Dialect Community

Jia Zeng
Linguistics 3C Winter 2018
2 min readFeb 25, 2018

The essay Achieving Community, written by Suresh Canagarajah, was quite interesting and necessary related to me. In his essay, Canagarajah mentions two times when he talked to two guys, who could have same Tamil identities like him, in the car wash and gas station, and how he understands these conversations. It’s hard not to reminds me my experience in the States when I talked to people who can speak Chinese.

During the Presidential three days break, to have some fun and enjoy some good food, I went to Irivine with my friend. Irivine is pretty famous in Chinese international students who live in west coast, as aplace with tons of Chinese restaurants and other Asian restaurants selling foods like sushi and kimchi BBQ that we are familiar with. It was quite nice to walk in 99 ranch to see those food brand that I used to enjoy in my hometown, and while I was picking stuff, I heard somebody speaking Cantonese.

Mostly spoken in southeast coast area, Cantonese is a quite special dialect in China. As an native English speaker, it is not hard to find that Cantonese got its own English term, but others dialects in China did not.
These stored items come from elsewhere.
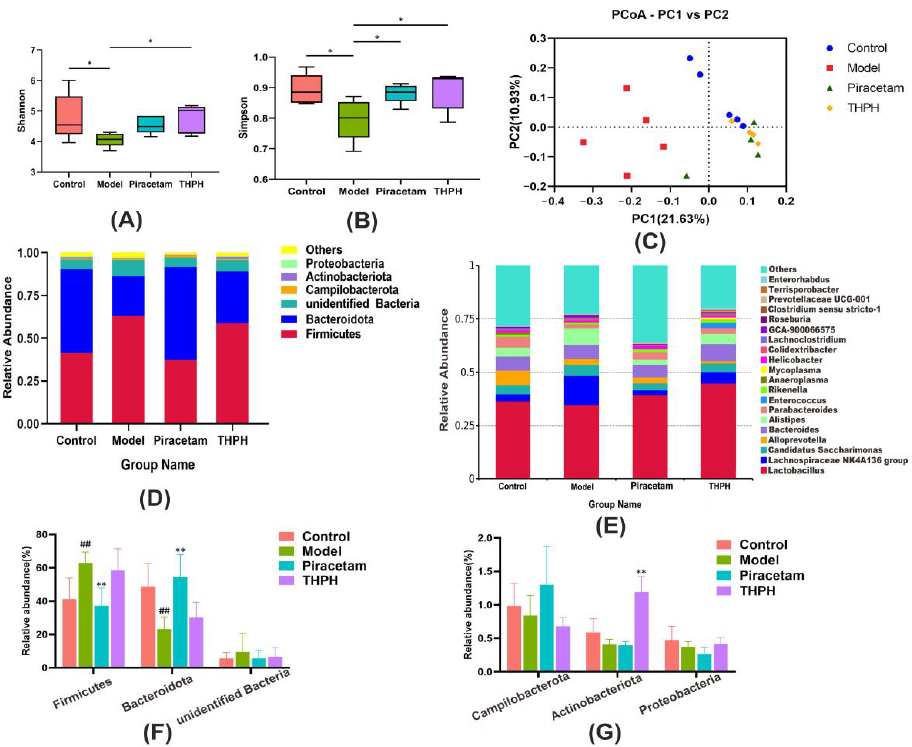
Figure 6. Effect of THPH supplementation on gut microbiota structure in scopolamine-induced am- nesia mice. Feces microbiota composition was analyzed by 16S rRNA gene sequencing. ( A ) Shannon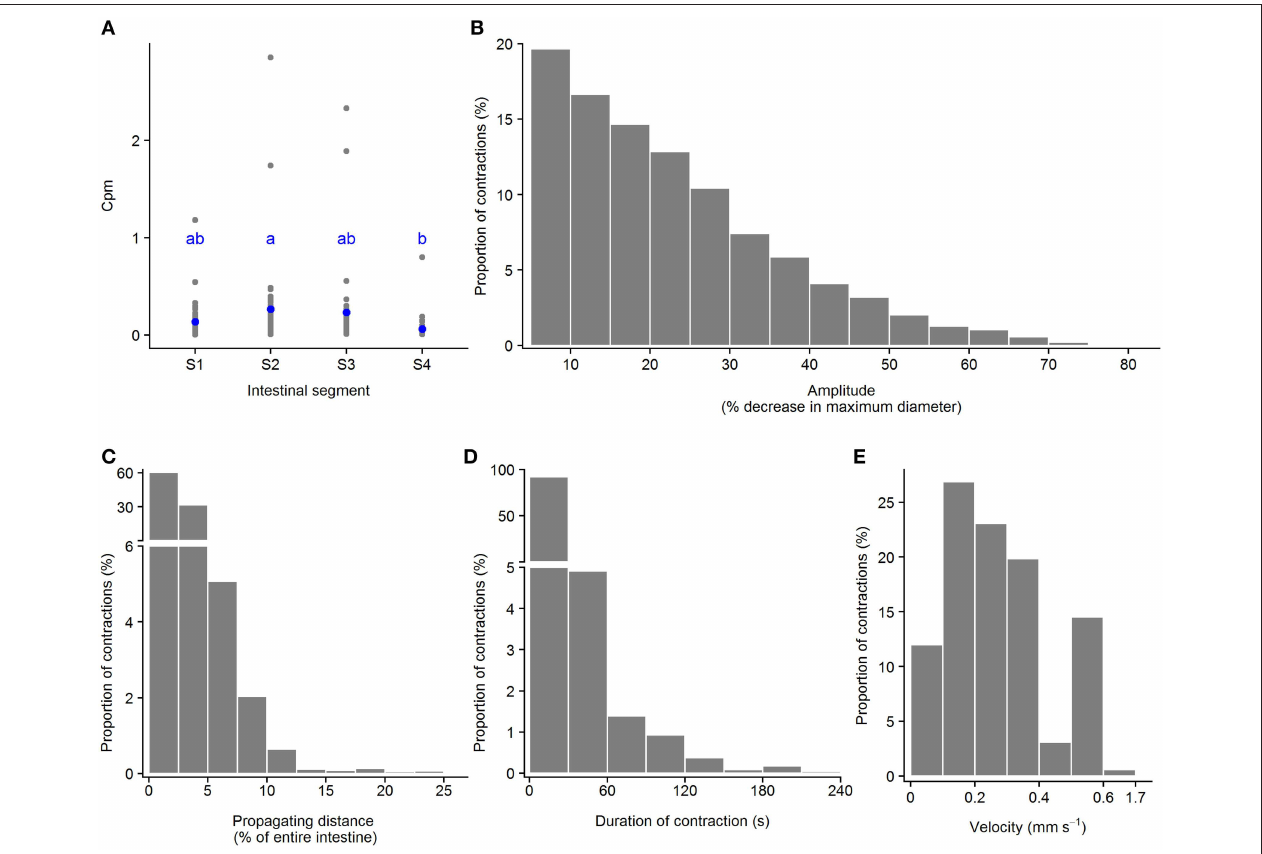
FIGURE 6 | Motility parameters for ripples in intestine of ballan wrasse juveniles. (A) Frequency of ripples (contractions per min. per mm gut length, cpm) in the four intestinal segments (gray dots for individual values and blue dots for mean value calculated from 21 fish); letters denote difference between segments (ANOVA, Tukey post-hoc test). (B) Amplitude was converted from mm to a relative value (%) in relation to the maximum diameter of the intestinal position where the ripple occurred; (C) Propagating distance; (D) Duration; and (E) Propagating velocity of ripples. (B–E) present histogram of data that was pooled from 21 fish. S1–S4, Segments 1–4 of the ballan wrasse intestine.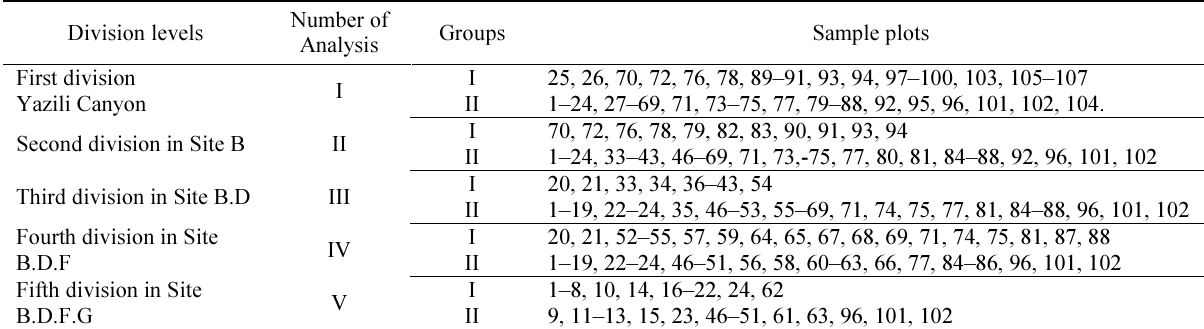
Table 2. Determined groups of sample plots (mapping units) Division level Determined groups Sample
Cantonese was spoken by a larger number of population in the state than other language, too. The Cantonese speaking population is actually the confusing point of community identification.

I can find a Chinese international student in the crowd easily because usually they speak Mandarin. Things turn out to be more difficult when I listened to somebody who talks Cantonese. The first is, I can’t understand the conversation contents since Cantonese is quite different from my hometown dialect. Meanwhile, the second point is important that, Cantonese is also spoken by people who migrate to the States earlier. There are many stories of Cantonese families who began their journey in the States for better future. As a matter of fact their kids might not speak Mandarin but English and Cantonese, because nowadays Mandarin used to be a dialect as well. Bruce Lee, born in HongKong, could explain the idea well while he also spoke Cantonese.

Dialects and various version of Indian language represent different roots back into our hometown. I would personally argue stories and contemplation of languages and individuals themselves are impossible to be reflected in personal exprience. These stories of muti-language speakers or dialect speakers are culture phenomenons themselves.